# Extract:
Once you have started seeing someone, be sure it is a "good fit," that you feel comfortable with the individual, and that you find the relationship beneficial for you. If you have any concerns about the appropriateness of treatment, get another opinion. Your mental health is too valuable to lose!

Don't Let 'Em Get You Down

Are there days when family life, job situations, and maybe hot flashes all conspire against you? Don't let 'em get you down! You can cope with menopause and the rest of your life, too!

It's natural to feel down at times. Human nature dictates that you can't feel terrific all the time. All aspects of our lives become intertwined in our heads and result in mood changes. Stress that starts at your workplace can affect your home life, and the reverse is also true.

You've probably noticed that different women cope better than others with the stresses of midlife. Are you a woman who is like a duck with smooth feathers? Do you just let things "roll right off, like water off a duck's back?" If you are, circumstances probably don't get you down very often. However, if you are a worrier and fret that everything you do must always be perfect, you probably have lots of down moods.

For many women, stress increases when they feel a lack of support from those around them, whether the issues are of major significance, such as where to house aging parents, or small matters, such as where to seat a son-in-law's parents at the holiday table. Concentrate on being one of those women who can juggle lots of balls in the air and not worry if one or two of them drop once in a while.

# Data to examine:
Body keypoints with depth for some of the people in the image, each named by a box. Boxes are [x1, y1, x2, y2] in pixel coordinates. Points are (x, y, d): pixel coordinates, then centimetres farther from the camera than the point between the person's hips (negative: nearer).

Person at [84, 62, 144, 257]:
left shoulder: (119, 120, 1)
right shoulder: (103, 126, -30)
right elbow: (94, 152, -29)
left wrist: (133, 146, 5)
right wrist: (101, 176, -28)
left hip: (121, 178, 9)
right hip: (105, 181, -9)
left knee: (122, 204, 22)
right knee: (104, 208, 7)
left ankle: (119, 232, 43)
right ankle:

# Required actions:
a - Answer these questions using the passage on midlife stress.
(i) What should you do if you have any concerns about the appropriateness of treatment?
(ii) What kind of animal is used to describe a woman who lets things roll right off?
(iii) What small matter is given as an example of something that can increase stress?
b - Return the part of the passage on midlife stress that starts with "It's natural to" and goes on through "of down moods.", copied word for word.
c - Take the passage on midlife stress further, continuing from its last sentence.

# Written answers:
a -
(i) Get another opinion.
(ii) A duck with smooth feathers.
(iii) Where to seat a son-in-law's parents at the holiday table.

b -
It's natural to feel down at times. Human nature dictates that you can't feel terrific all the time. All aspects of our lives become intertwined in our heads and result in mood changes. Stress that starts at your workplace can affect your home life, and the reverse is also true.

You've probably noticed that different women cope better than others with the stresses of midlife. Are you a woman who is like a duck with smooth feathers? Do you just let things "roll right off, like water off a duck's back?" If you are, circumstances probably don't get you down very often. However, if you are a worrier and fret that everything you do must always be perfect, you probably have lots of down moods.

c -
Happy events can bring on stress and get you down, too. Even events such as planning a son or daughter's wedding, starting a new job, or planning a trip can make you feel overwhelmed. Caring support from those around you can help get you through these difficult times. Seek out this help. How you respond to stressful events in your life makes a big difference in your mood. Stressful events can be brought on by physical symptoms, such as hot flashes or side effects from medications, or by less tangible things, such as difficulties in getting along with significant people in your life or feeling trapped. Stresses may be circumstances involving your aging parents or grown-up children.

Does family life get you down? Around menopause, you may be part of the "sandwich" generation. Are you involved in your adult children's and grandchildren's lives and still find yourself caring for aging parents? Many find that as soon as their children have grown up, their parents' needs increase, and an increasing amount of time and energy is spent on caring for their parents. Population experts say that today's middle-aged women will spend more time caring for aging parents than they did raising their own children. Many women have financial concerns, too. Many women control the family purse strings, shouldering that responsibility, as well.

How can you keep your mood up most of the time? You can easily do several things for yourself. One of the most important is to eat regular meals. Crash diets or fad diets can lead to anxiety and depression. Well-balanced meals provide a slow release of necessary nutrients throughout the day. A steady release of energy can keep you on an even keel. Accept yourself with the shape you have. Of course, if you are overweight, you might feel better if you lost some of those excess pounds.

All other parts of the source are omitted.